By: Derek Hawkins//June 8, 2016//
WI Court of Appeals – District I
Case Name: State of Wisconsin v. Michael S. Dengsavang
Case No.: 2015AP637-CR
Officials: Curley, P.J., Brennan and Brash, JJ.
Focus: Machner Hearing
Michael S. Dengsavang appeals from a judgment of conviction and the circuit court’s order denying postconviction relief. First, Dengsavang claims his trial counsel was ineffective for: (1) opening the door to testimony on an excluded crime lab shoe print report; (2) failing to object to Detective Hudson’s shoe print testimony on evidentiary grounds of double hearsay and improper expert testimony; and (3) failing to expose exculpatory discrepancies in descriptions of the shooter. Additionally he claims that the trial court erred when it limited the scope of questioning at the Machner hearing by limiting testimony to the specific issue of opening the door to the shoe print report, thereby excluding testimony about the alleged discrepancies in descriptions of the shooter. The State responds that Dengsavang failed to show that his trial counsel’s performance was deficient as to the first two claimed ineffective assistance issues: (1) opening the door on the shoe print report; and (2) failing to object to Detective Hudson’s shoe print testimony on evidentiary grounds.
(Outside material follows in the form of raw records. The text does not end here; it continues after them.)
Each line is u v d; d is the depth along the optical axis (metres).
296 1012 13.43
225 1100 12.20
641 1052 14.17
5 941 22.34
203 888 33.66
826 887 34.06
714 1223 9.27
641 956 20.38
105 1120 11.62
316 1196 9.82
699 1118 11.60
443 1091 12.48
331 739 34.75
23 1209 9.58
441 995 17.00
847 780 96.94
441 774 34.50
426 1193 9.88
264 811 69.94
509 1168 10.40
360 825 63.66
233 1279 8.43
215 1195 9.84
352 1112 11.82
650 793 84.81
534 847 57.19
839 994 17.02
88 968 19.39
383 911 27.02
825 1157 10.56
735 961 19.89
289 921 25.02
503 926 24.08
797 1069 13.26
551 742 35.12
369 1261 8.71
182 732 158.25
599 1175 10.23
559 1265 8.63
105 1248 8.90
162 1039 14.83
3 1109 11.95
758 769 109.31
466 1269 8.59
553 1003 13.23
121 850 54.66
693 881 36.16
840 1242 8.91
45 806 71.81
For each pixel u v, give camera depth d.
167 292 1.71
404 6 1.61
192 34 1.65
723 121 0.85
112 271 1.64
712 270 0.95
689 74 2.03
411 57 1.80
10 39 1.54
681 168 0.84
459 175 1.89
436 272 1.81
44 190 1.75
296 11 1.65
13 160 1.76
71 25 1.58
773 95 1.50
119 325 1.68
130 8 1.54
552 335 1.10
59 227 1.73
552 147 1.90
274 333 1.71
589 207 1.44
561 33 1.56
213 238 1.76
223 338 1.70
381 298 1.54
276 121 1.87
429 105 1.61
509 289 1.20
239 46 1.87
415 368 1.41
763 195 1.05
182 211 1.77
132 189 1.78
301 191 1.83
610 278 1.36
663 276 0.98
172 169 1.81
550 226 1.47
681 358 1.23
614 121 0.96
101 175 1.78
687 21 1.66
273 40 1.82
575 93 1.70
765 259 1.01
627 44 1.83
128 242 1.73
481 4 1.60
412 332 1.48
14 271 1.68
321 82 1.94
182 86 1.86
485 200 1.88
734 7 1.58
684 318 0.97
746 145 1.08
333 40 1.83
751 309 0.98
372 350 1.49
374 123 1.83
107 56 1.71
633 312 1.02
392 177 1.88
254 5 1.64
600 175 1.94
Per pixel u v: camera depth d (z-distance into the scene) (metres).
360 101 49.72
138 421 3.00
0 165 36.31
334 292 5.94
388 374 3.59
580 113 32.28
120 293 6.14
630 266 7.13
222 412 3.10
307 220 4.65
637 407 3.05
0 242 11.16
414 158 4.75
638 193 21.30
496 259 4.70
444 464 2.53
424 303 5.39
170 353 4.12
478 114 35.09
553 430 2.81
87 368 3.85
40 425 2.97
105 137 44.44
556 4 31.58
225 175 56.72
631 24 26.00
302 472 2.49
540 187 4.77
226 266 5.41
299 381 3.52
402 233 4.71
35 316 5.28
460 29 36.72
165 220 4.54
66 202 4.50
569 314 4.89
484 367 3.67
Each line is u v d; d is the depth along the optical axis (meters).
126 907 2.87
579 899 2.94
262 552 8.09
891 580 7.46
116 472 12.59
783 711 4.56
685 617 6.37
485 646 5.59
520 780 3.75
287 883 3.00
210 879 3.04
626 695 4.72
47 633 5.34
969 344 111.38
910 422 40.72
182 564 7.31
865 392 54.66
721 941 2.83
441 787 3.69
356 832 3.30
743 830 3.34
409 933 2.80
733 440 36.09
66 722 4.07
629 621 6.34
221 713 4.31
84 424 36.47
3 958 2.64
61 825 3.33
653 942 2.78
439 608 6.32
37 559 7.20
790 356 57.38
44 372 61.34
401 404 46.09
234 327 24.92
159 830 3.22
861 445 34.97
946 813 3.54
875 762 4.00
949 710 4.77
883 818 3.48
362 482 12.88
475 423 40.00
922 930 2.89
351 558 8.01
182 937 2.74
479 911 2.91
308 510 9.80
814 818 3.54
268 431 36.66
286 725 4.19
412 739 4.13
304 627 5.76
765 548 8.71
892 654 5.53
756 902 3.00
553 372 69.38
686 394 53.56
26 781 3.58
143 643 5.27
Further, even if he could show deficient performance, any such deficiency was not prejudicial. As to the third claimed ineffective representation issue—failure to expose the alleged description discrepancies—the State argues that this issue is not properly before us because Dengsavang abandoned this issue before his first appeal, and this court’s remand for a Machner hearing neither required a hearing on this issue nor permitted it. Thus the State contends that the trial court did not err in excluding testimony about the alleged discrepancies from the Machner hearing. We agree with the State and affirm.